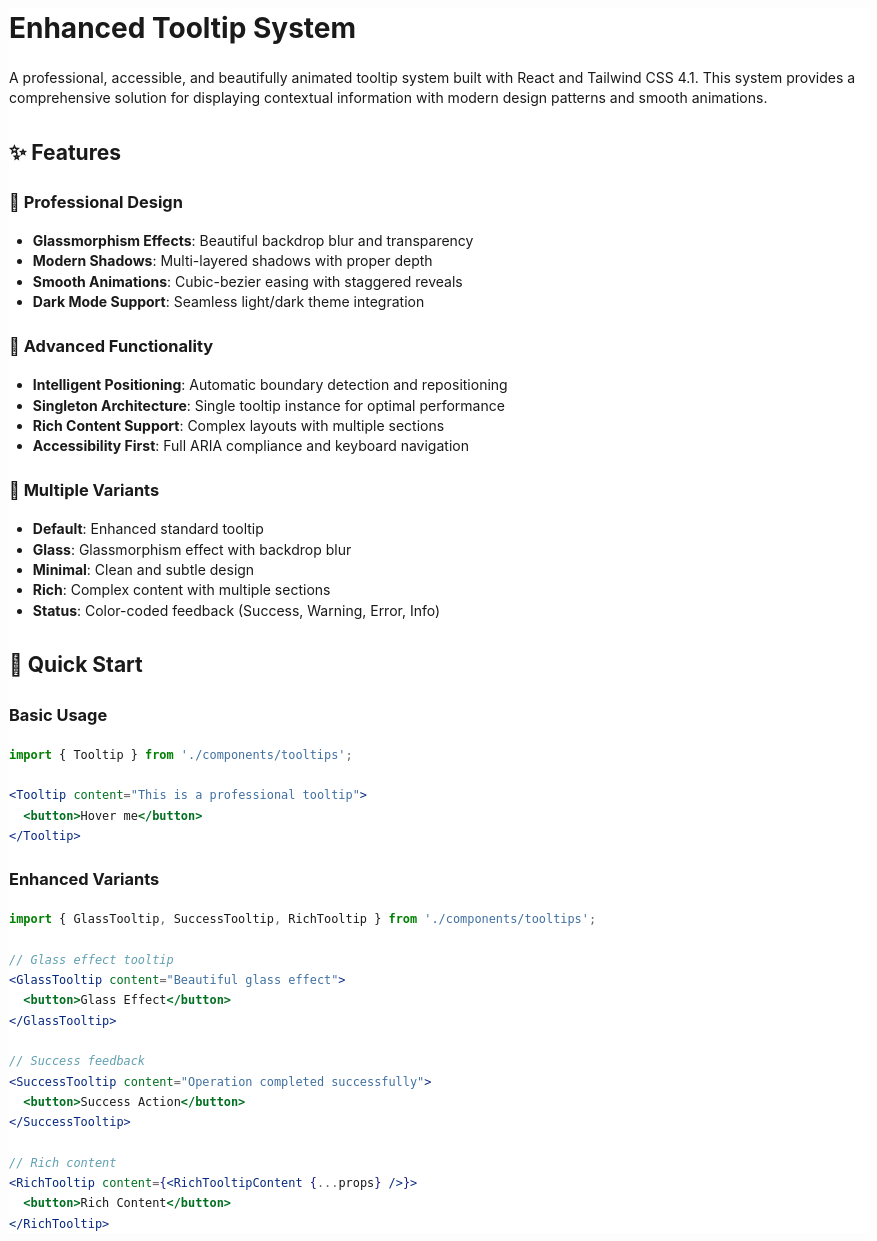 # Enhanced Tooltip System

A professional, accessible, and beautifully animated tooltip system built with React and Tailwind CSS 4.1. This system provides a comprehensive solution for displaying contextual information with modern design patterns and smooth animations.

## ✨ Features

### 🎨 **Professional Design**
- **Glassmorphism Effects**: Beautiful backdrop blur and transparency
- **Modern Shadows**: Multi-layered shadows with proper depth
- **Smooth Animations**: Cubic-bezier easing with staggered reveals
- **Dark Mode Support**: Seamless light/dark theme integration

### 🚀 **Advanced Functionality**
- **Intelligent Positioning**: Automatic boundary detection and repositioning
- **Singleton Architecture**: Single tooltip instance for optimal performance
- **Rich Content Support**: Complex layouts with multiple sections
- **Accessibility First**: Full ARIA compliance and keyboard navigation

### 🎯 **Multiple Variants**
- **Default**: Enhanced standard tooltip
- **Glass**: Glassmorphism effect with backdrop blur
- **Minimal**: Clean and subtle design
- **Rich**: Complex content with multiple sections
- **Status**: Color-coded feedback (Success, Warning, Error, Info)

## 🚀 Quick Start

### Basic Usage

```jsx
import { Tooltip } from './components/tooltips';

<Tooltip content="This is a professional tooltip">
  <button>Hover me</button>
</Tooltip>
```

### Enhanced Variants

```jsx
import { GlassTooltip, SuccessTooltip, RichTooltip } from './components/tooltips';

// Glass effect tooltip
<GlassTooltip content="Beautiful glass effect">
  <button>Glass Effect</button>
</GlassTooltip>

// Success feedback
<SuccessTooltip content="Operation completed successfully">
  <button>Success Action</button>
</SuccessTooltip>

// Rich content
<RichTooltip content={<RichTooltipContent {...props} />}>
  <button>Rich Content</button>
</RichTooltip>
```

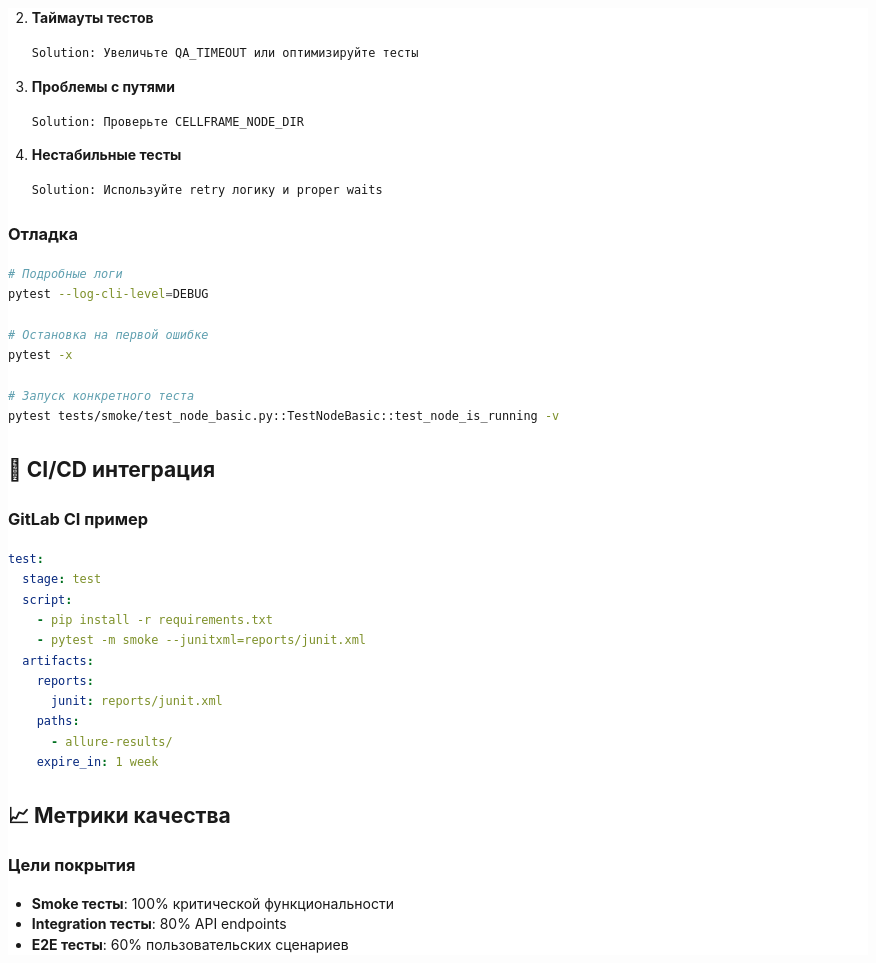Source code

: 2. **Таймауты тестов**
   ```
   Solution: Увеличьте QA_TIMEOUT или оптимизируйте тесты
   ```

3. **Проблемы с путями**
   ```
   Solution: Проверьте CELLFRAME_NODE_DIR
   ```

4. **Нестабильные тесты**
   ```
   Solution: Используйте retry логику и proper waits
   ```

### Отладка

```bash
# Подробные логи
pytest --log-cli-level=DEBUG

# Остановка на первой ошибке
pytest -x

# Запуск конкретного теста
pytest tests/smoke/test_node_basic.py::TestNodeBasic::test_node_is_running -v
```

## 🔄 CI/CD интеграция

### GitLab CI пример

```yaml
test:
  stage: test
  script:
    - pip install -r requirements.txt
    - pytest -m smoke --junitxml=reports/junit.xml
  artifacts:
    reports:
      junit: reports/junit.xml
    paths:
      - allure-results/
    expire_in: 1 week
```

## 📈 Метрики качества

### Цели покрытия
- **Smoke тесты**: 100% критической функциональности
- **Integration тесты**: 80% API endpoints
- **E2E тесты**: 60% пользовательских сценариев
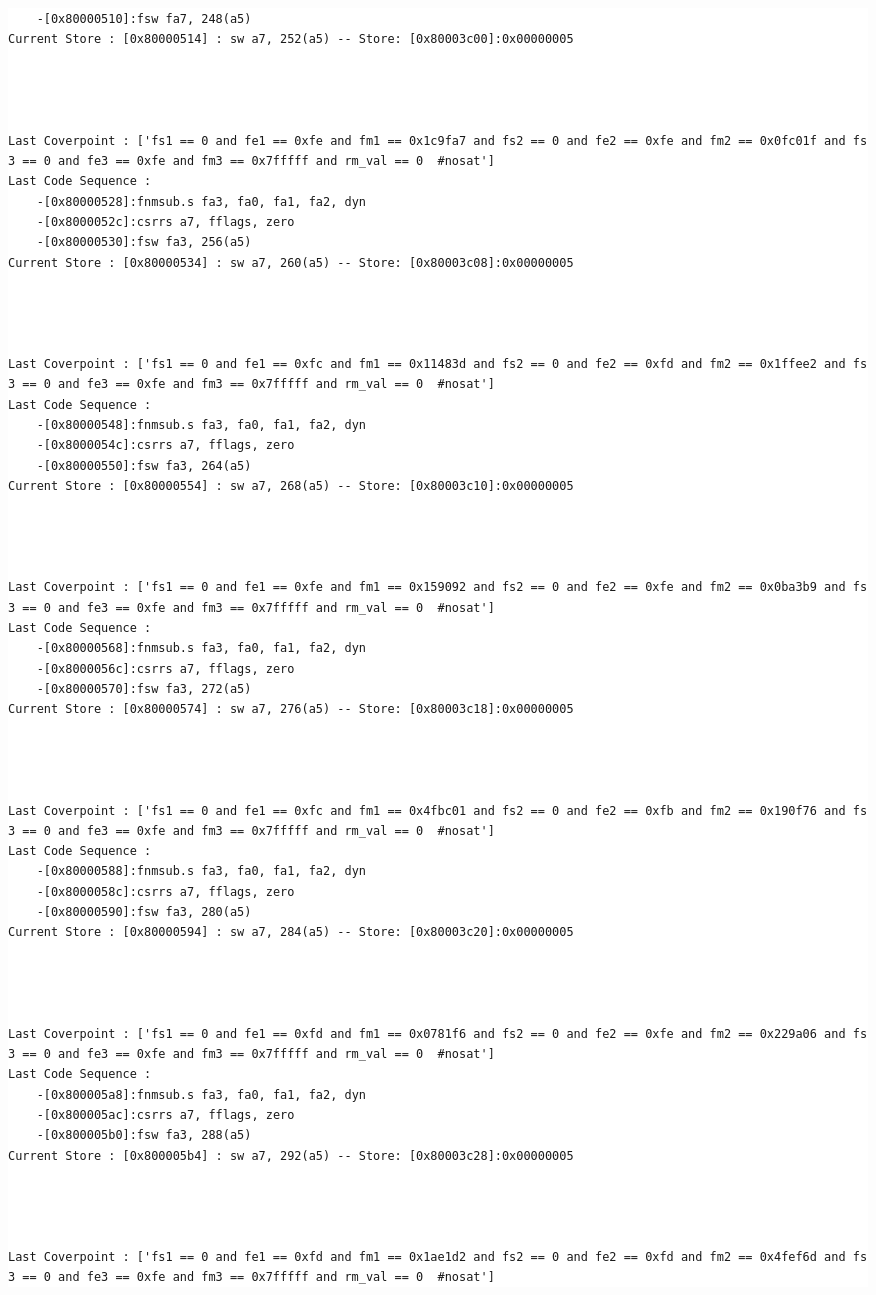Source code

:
 ```
	-[0x80000510]:fsw fa7, 248(a5)
Current Store : [0x80000514] : sw a7, 252(a5) -- Store: [0x80003c00]:0x00000005




Last Coverpoint : ['fs1 == 0 and fe1 == 0xfe and fm1 == 0x1c9fa7 and fs2 == 0 and fe2 == 0xfe and fm2 == 0x0fc01f and fs3 == 0 and fe3 == 0xfe and fm3 == 0x7fffff and rm_val == 0  #nosat']
Last Code Sequence : 
	-[0x80000528]:fnmsub.s fa3, fa0, fa1, fa2, dyn
	-[0x8000052c]:csrrs a7, fflags, zero
	-[0x80000530]:fsw fa3, 256(a5)
Current Store : [0x80000534] : sw a7, 260(a5) -- Store: [0x80003c08]:0x00000005




Last Coverpoint : ['fs1 == 0 and fe1 == 0xfc and fm1 == 0x11483d and fs2 == 0 and fe2 == 0xfd and fm2 == 0x1ffee2 and fs3 == 0 and fe3 == 0xfe and fm3 == 0x7fffff and rm_val == 0  #nosat']
Last Code Sequence : 
	-[0x80000548]:fnmsub.s fa3, fa0, fa1, fa2, dyn
	-[0x8000054c]:csrrs a7, fflags, zero
	-[0x80000550]:fsw fa3, 264(a5)
Current Store : [0x80000554] : sw a7, 268(a5) -- Store: [0x80003c10]:0x00000005




Last Coverpoint : ['fs1 == 0 and fe1 == 0xfe and fm1 == 0x159092 and fs2 == 0 and fe2 == 0xfe and fm2 == 0x0ba3b9 and fs3 == 0 and fe3 == 0xfe and fm3 == 0x7fffff and rm_val == 0  #nosat']
Last Code Sequence : 
	-[0x80000568]:fnmsub.s fa3, fa0, fa1, fa2, dyn
	-[0x8000056c]:csrrs a7, fflags, zero
	-[0x80000570]:fsw fa3, 272(a5)
Current Store : [0x80000574] : sw a7, 276(a5) -- Store: [0x80003c18]:0x00000005




Last Coverpoint : ['fs1 == 0 and fe1 == 0xfc and fm1 == 0x4fbc01 and fs2 == 0 and fe2 == 0xfb and fm2 == 0x190f76 and fs3 == 0 and fe3 == 0xfe and fm3 == 0x7fffff and rm_val == 0  #nosat']
Last Code Sequence : 
	-[0x80000588]:fnmsub.s fa3, fa0, fa1, fa2, dyn
	-[0x8000058c]:csrrs a7, fflags, zero
	-[0x80000590]:fsw fa3, 280(a5)
Current Store : [0x80000594] : sw a7, 284(a5) -- Store: [0x80003c20]:0x00000005




Last Coverpoint : ['fs1 == 0 and fe1 == 0xfd and fm1 == 0x0781f6 and fs2 == 0 and fe2 == 0xfe and fm2 == 0x229a06 and fs3 == 0 and fe3 == 0xfe and fm3 == 0x7fffff and rm_val == 0  #nosat']
Last Code Sequence : 
	-[0x800005a8]:fnmsub.s fa3, fa0, fa1, fa2, dyn
	-[0x800005ac]:csrrs a7, fflags, zero
	-[0x800005b0]:fsw fa3, 288(a5)
Current Store : [0x800005b4] : sw a7, 292(a5) -- Store: [0x80003c28]:0x00000005




Last Coverpoint : ['fs1 == 0 and fe1 == 0xfd and fm1 == 0x1ae1d2 and fs2 == 0 and fe2 == 0xfd and fm2 == 0x4fef6d and fs3 == 0 and fe3 == 0xfe and fm3 == 0x7fffff and rm_val == 0  #nosat']
```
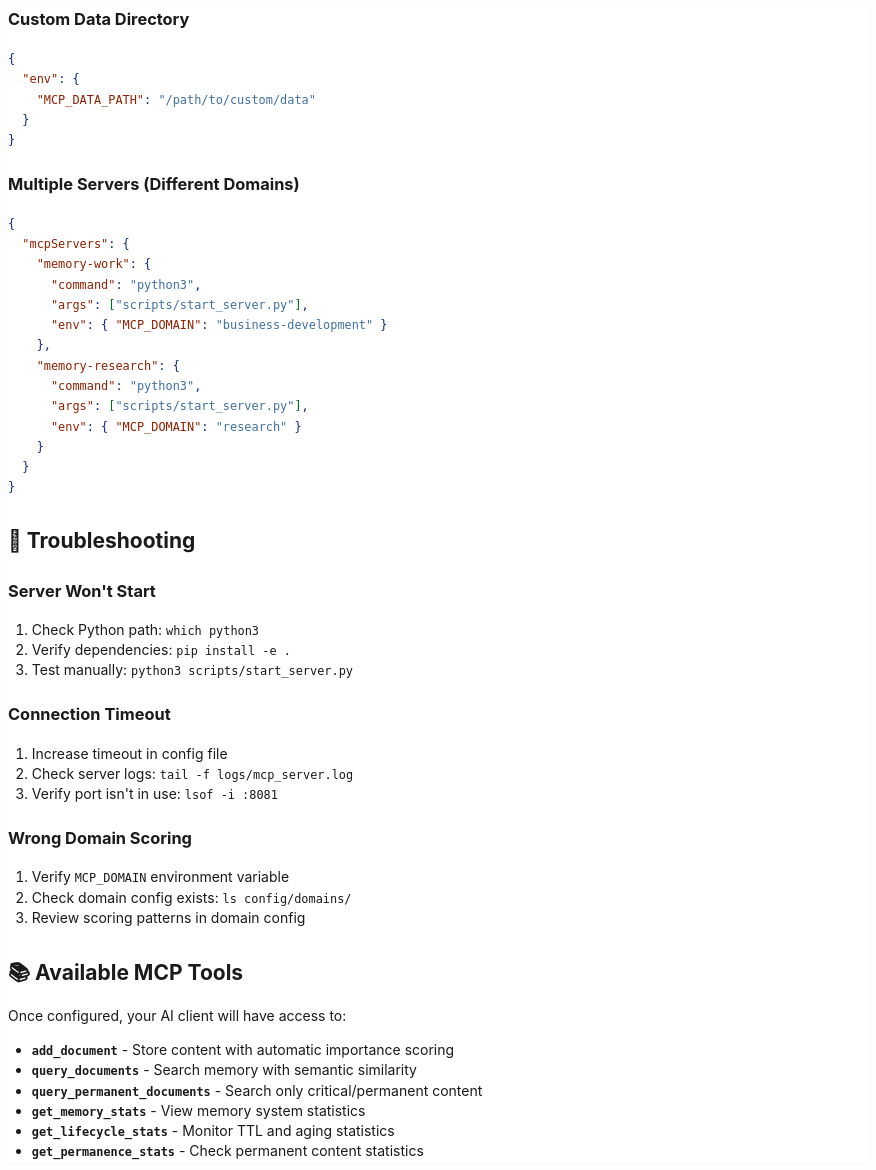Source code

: ### Custom Data Directory
```json
{
  "env": {
    "MCP_DATA_PATH": "/path/to/custom/data"
  }
}
```

### Multiple Servers (Different Domains)
```json
{
  "mcpServers": {
    "memory-work": {
      "command": "python3",
      "args": ["scripts/start_server.py"],
      "env": { "MCP_DOMAIN": "business-development" }
    },
    "memory-research": {
      "command": "python3", 
      "args": ["scripts/start_server.py"],
      "env": { "MCP_DOMAIN": "research" }
    }
  }
}
```

## 🚨 Troubleshooting

### Server Won't Start
1. Check Python path: `which python3`
2. Verify dependencies: `pip install -e .`
3. Test manually: `python3 scripts/start_server.py`

### Connection Timeout
1. Increase timeout in config file
2. Check server logs: `tail -f logs/mcp_server.log`
3. Verify port isn't in use: `lsof -i :8081`

### Wrong Domain Scoring
1. Verify `MCP_DOMAIN` environment variable
2. Check domain config exists: `ls config/domains/`
3. Review scoring patterns in domain config

## 📚 Available MCP Tools

Once configured, your AI client will have access to:

- **`add_document`** - Store content with automatic importance scoring
- **`query_documents`** - Search memory with semantic similarity
- **`query_permanent_documents`** - Search only critical/permanent content
- **`get_memory_stats`** - View memory system statistics
- **`get_lifecycle_stats`** - Monitor TTL and aging statistics
- **`get_permanence_stats`** - Check permanent content statistics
★ ★ ★ ★
Nothing but the lines from the one with "3. Review scoring patterns in domain config" through the final line of the records may appear in the answer, and each must be transcribed exactly.

RESPONSE FOR THIS EXERCISE:
3. Review scoring patterns in domain config

## 📚 Available MCP Tools

Once configured, your AI client will have access to:

- **`add_document`** - Store content with automatic importance scoring
- **`query_documents`** - Search memory with semantic similarity
- **`query_permanent_documents`** - Search only critical/permanent content
- **`get_memory_stats`** - View memory system statistics
- **`get_lifecycle_stats`** - Monitor TTL and aging statistics
- **`get_permanence_stats`** - Check permanent content statistics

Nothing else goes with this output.